--- What you have to do ---
The whole listing below needs to be duplicated exactly, pictures aside.

== Study material ==

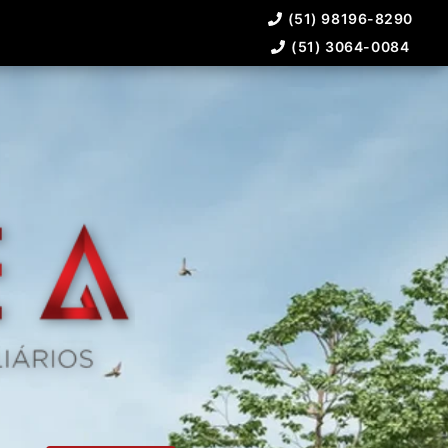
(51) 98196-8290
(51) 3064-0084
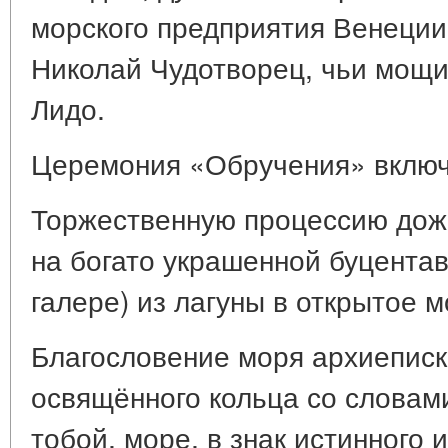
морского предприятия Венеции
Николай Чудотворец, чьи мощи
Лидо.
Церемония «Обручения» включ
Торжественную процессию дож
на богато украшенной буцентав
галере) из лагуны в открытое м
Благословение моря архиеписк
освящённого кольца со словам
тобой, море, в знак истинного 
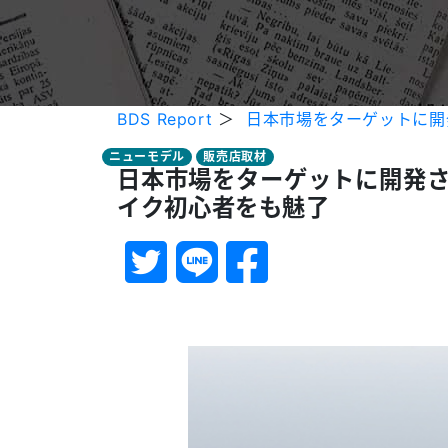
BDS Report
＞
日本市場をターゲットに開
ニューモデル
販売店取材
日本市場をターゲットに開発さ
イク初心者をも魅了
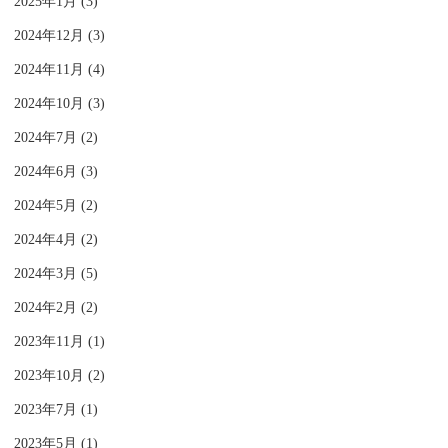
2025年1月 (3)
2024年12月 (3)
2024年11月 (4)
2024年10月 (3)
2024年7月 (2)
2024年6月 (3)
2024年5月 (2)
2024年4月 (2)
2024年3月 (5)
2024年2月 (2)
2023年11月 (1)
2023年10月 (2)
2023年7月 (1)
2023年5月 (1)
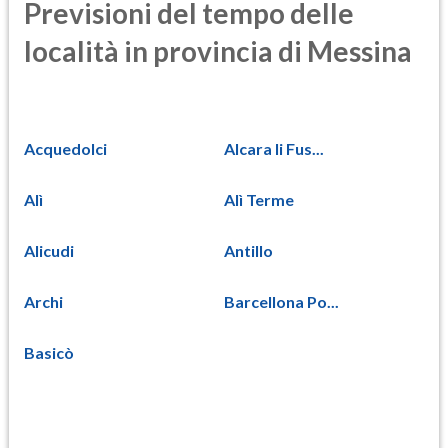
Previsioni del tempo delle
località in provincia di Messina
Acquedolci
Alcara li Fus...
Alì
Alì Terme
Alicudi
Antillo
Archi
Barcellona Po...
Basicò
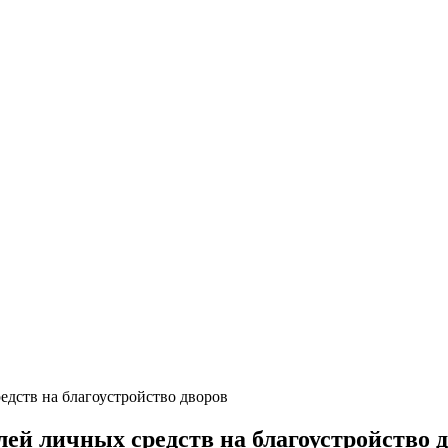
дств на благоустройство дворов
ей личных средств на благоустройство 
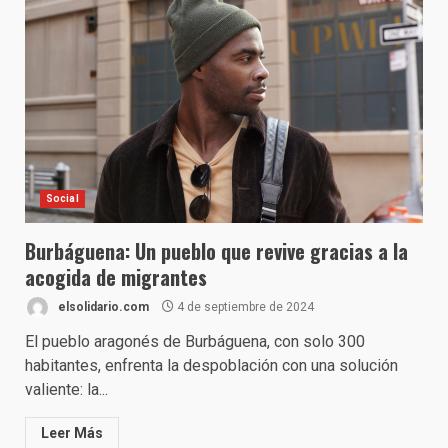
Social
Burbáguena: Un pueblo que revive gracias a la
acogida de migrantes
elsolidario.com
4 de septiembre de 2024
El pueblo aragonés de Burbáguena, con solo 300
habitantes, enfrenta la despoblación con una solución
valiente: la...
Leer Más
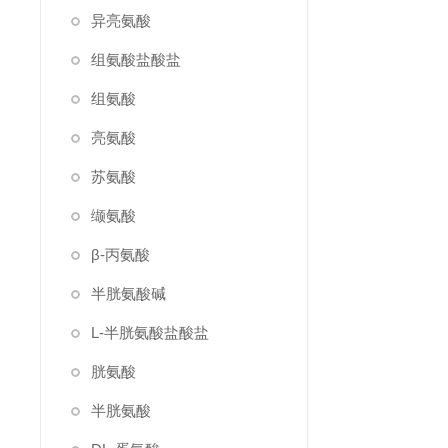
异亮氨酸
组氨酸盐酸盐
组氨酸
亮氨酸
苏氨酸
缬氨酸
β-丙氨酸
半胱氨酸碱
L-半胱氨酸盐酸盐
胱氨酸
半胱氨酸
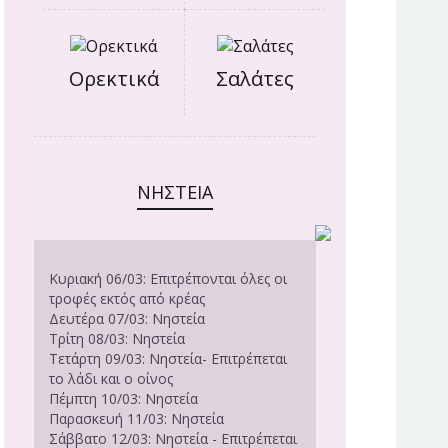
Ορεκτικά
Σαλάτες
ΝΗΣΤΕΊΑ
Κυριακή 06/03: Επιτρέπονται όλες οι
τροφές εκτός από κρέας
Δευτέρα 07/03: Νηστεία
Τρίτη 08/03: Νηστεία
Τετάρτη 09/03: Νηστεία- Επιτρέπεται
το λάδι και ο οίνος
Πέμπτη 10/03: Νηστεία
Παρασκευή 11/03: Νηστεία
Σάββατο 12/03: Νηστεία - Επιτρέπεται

===

--- Written solution ---
(51) 98196-8290
(51) 3064-0084
морского предприятия Венеции
Николай Чудотворец, чьи мощи
Лидо.
Церемония «Обручения» включ
Торжественную процессию дож
на богато украшенной буцентав
галере) из лагуны в открытое м
Благословение моря архиеписк
освящённого кольца со словам
тобой, море, в знак истинного 
BDS Report
＞
日本市場をターゲットに開
ニューモデル
販売店取材
日本市場をターゲットに開発さ
イク初心者をも魅了
2025年1月 (3)
2024年12月 (3)
2024年11月 (4)
2024年10月 (3)
2024年7月 (2)
2024年6月 (3)
2024年5月 (2)
2024年4月 (2)
2024年3月 (5)
2024年2月 (2)
2023年11月 (1)
2023年10月 (2)
2023年7月 (1)
2023年5月 (1)
Previsioni del tempo delle
località in provincia di Messina
Acquedolci
Alcara li Fus...
Alì
Alì Terme
Alicudi
Antillo
Archi
Barcellona Po...
Basicò
дств на благоустройство дворов
ей личных средств на благоустройство 
Social
Burbáguena: Un pueblo que revive gracias a la
acogida de migrantes
elsolidario.com
4 de septiembre de 2024
El pueblo aragonés de Burbáguena, con solo 300
habitantes, enfrenta la despoblación con una solución
valiente: la...
Leer Más
异亮氨酸
组氨酸盐酸盐
组氨酸
亮氨酸
苏氨酸
缬氨酸
β-丙氨酸
半胱氨酸碱
L-半胱氨酸盐酸盐
胱氨酸
半胱氨酸
Ορεκτικά
Σαλάτες
ΝΗΣΤΕΊΑ
Κυριακή 06/03: Επιτρέπονται όλες οι
τροφές εκτός από κρέας
Δευτέρα 07/03: Νηστεία
Τρίτη 08/03: Νηστεία
Τετάρτη 09/03: Νηστεία- Επιτρέπεται
το λάδι και ο οίνος
Πέμπτη 10/03: Νηστεία
Παρασκευή 11/03: Νηστεία
Σάββατο 12/03: Νηστεία - Επιτρέπεται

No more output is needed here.